Segment Start: EXTRACTED TEXT

When I was about 14, I started having problems keeping my balance when standing or walking. After doctors did some tests, I found out I had Friedreich’s ataxia.
My parents and I immediately learned all we could about FA, with MDA’s help. There was no history of the disease in our family so it was a whole new world to us.
These pages have been prepared to help you deal with just that situation, by giving you much of the basic knowledge about FA that you’ll need as you or your child learns to live with this disease. You’ll find out that FA affects each person differently, and that, while it presents challenges in daily life, there are many techniques, technological devices and medical treatments to help you meet those challenges.
You’ll read here that FA doesn’t affect the intellect and doesn’t always take away the ability to walk. You’ll also read that some exciting new research in FA may lead to the development of drugs to alleviate symptoms.
As I adjusted to being a teenager and a young woman with a disability, I learned a lot — not only about FA but about myself. I became more independent and learned to take charge of my education, my medical care and my other life experiences. Early in my years with FA, a doctor told me something that’s guided me ever since: He said you can’t use having a disability as an excuse for letting others make your decisions or for not pursuing your dreams.
Now, at 33, I am teaching psychology part time at three colleges and am the proud mother of healthy 5-year-old twins. Although it is difficult living independently, working, and taking care of a home and children, I am living proof it can be done with the help and support of family, friends and MDA. I met my husband, James Smith, through MDA’s Quest magazine. He also has a neuromuscular disease, and together we deal with our challenges and plan our future, just as any other couple does. We have been married now for nine years.
I know of many productive, successful people with FA — business leaders, outstanding students, engineers, active teens and bright kids, parents, even athletes. We’ve all learned to strike a balance between adapting to our limitations and surroundings, and living a fulfilling life despite them.
Besides my wonderfully supportive family and friends, I get tremendous help from the Muscular Dystrophy Association. MDA offers a great program of services, leads the world in Friedreich’s ataxia research and keeps us well informed about the disease. For more on MDA's services for individuals and families affected by SMA, see Help Through Services.
While MDA’s research program continues making strides toward better treatments and a cure, it’s good to know that people with disabilities have more opportunities than ever before to develop and use their abilities, and that the laws entitle us to equal employment opportunities and access to public places.
Through MDA, you’ll build a network of support. MDA’s Quest Magazine is filled with articles ranging from emergency room protocol, school issues, durable medical equipment and tips on buying a wheelchair-accessible van as well as the latest research news. At your local MDA clinic, expert doctors and health professionals will answer questions and make referrals to other specialists. At your MDA support group, you’ll make friends and find understanding.
Whatever challenges FA presents in your life, you can be sure that MDA and all its resources are there to help you and your family. You’re not alone.

Segment End: EXTRACTED TEXT

:: YOUR ASSIGNMENT ::
Return the portion of the account of living with Friedreich's ataxia that starts at "Through MDA, you’ll" and ends at "You’re not alone.", copied word for word. The items that come next have no connection to the account of living with Friedreich's ataxia.

Segment Start: RAW DATA

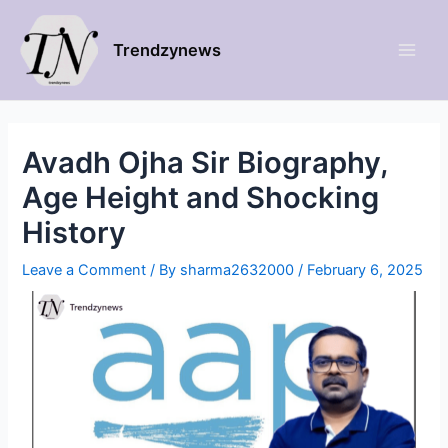
Trendzynews
Avadh Ojha Sir Biography,
Age Height and Shocking
History
Leave a Comment
/ By
sharma2632000
/
February 6, 2025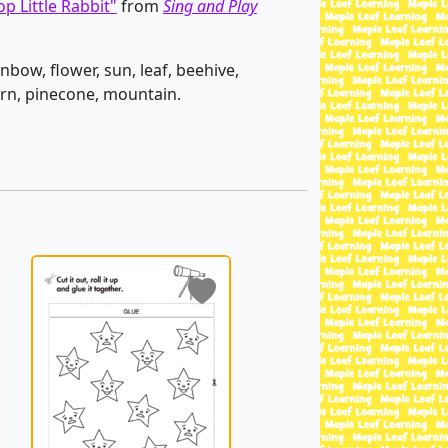
p Little Rabbit"
from
Sing and Play
inbow, flower, sun, leaf, beehive,
corn, pinecone, mountain.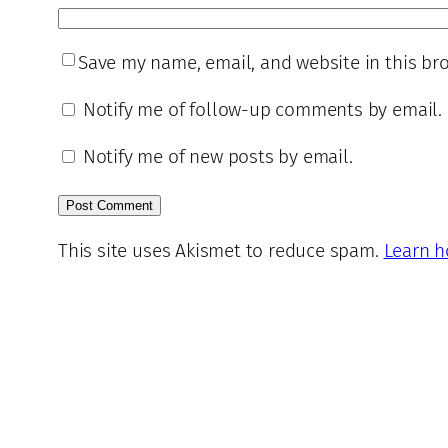
Save my name, email, and website in this br
Notify me of follow-up comments by email.
Notify me of new posts by email.
This site uses Akismet to reduce spam.
Learn h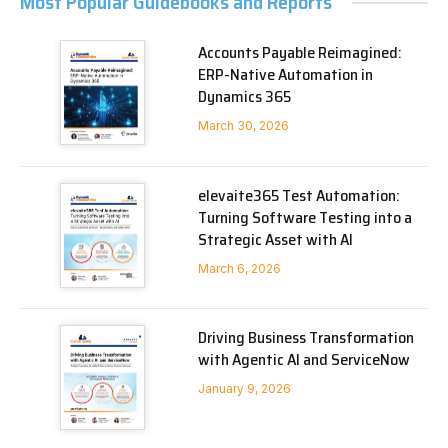
Most Popular Guidebooks and Reports
Accounts Payable Reimagined:
ERP-Native Automation in
Dynamics 365
March 30, 2026
elevaite365 Test Automation:
Turning Software Testing into a
Strategic Asset with AI
March 6, 2026
Driving Business Transformation
with Agentic AI and ServiceNow
January 9, 2026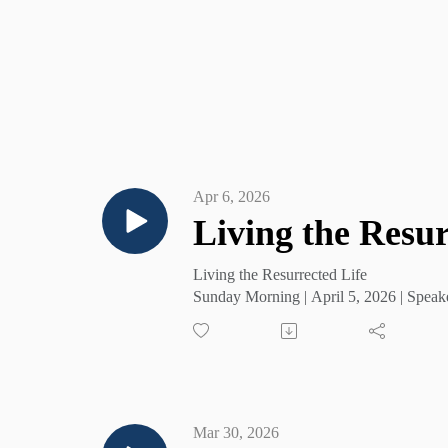
Apr 6, 2026
Living the Resur
Living the Resurrected Life
Sunday Morning | April 5, 2026 | Speak
Mar 30, 2026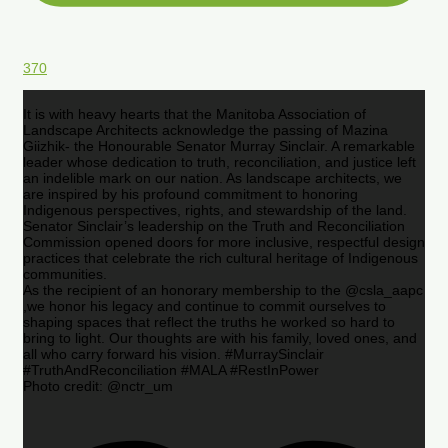
370
It is with heavy hearts that the Manitoba Association of
Landscape Architects acknowledge the passing of Mazina
Giizhik- the Honourable Senator Murray Sinclair. A remarkable
leader whose dedication to truth, reconciliation, and justice left
an indelible mark on our nation. As landscape architects, we
are inspired by his profound commitment to honoring
Indigenous perspectives, rights, and stewardship of the land.
Senator Sinclair’s leadership on the Truth and Reconciliation
Commission opened doors for more inclusive, respectful design
practices that celebrate the rich cultural heritage of Indigenous
communities.
As the recipient of an honorary membership to the @csla_aapc
,we honor his legacy and continue to commit ourselves to
shaping spaces that reflect the truths he worked so hard to
bring to light. Our thoughts are with his family, loved ones, and
all who carry forward his vision. #MurraySinclair
#TruthAndReconciliation #MALA #RestInPower
Photo credit: @nctr_um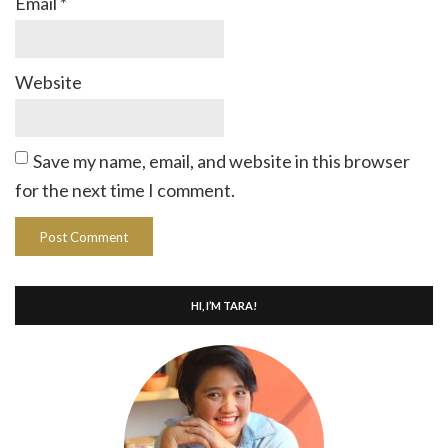
Email
*
Website
Save my name, email, and website in this browser
for the next time I comment.
HI, I’M TARA!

Segment End: RAW DATA

:: OUTPUT OF THE TASK ::
Through MDA, you’ll build a network of support. MDA’s Quest Magazine is filled with articles ranging from emergency room protocol, school issues, durable medical equipment and tips on buying a wheelchair-accessible van as well as the latest research news. At your local MDA clinic, expert doctors and health professionals will answer questions and make referrals to other specialists. At your MDA support group, you’ll make friends and find understanding.
Whatever challenges FA presents in your life, you can be sure that MDA and all its resources are there to help you and your family. You’re not alone.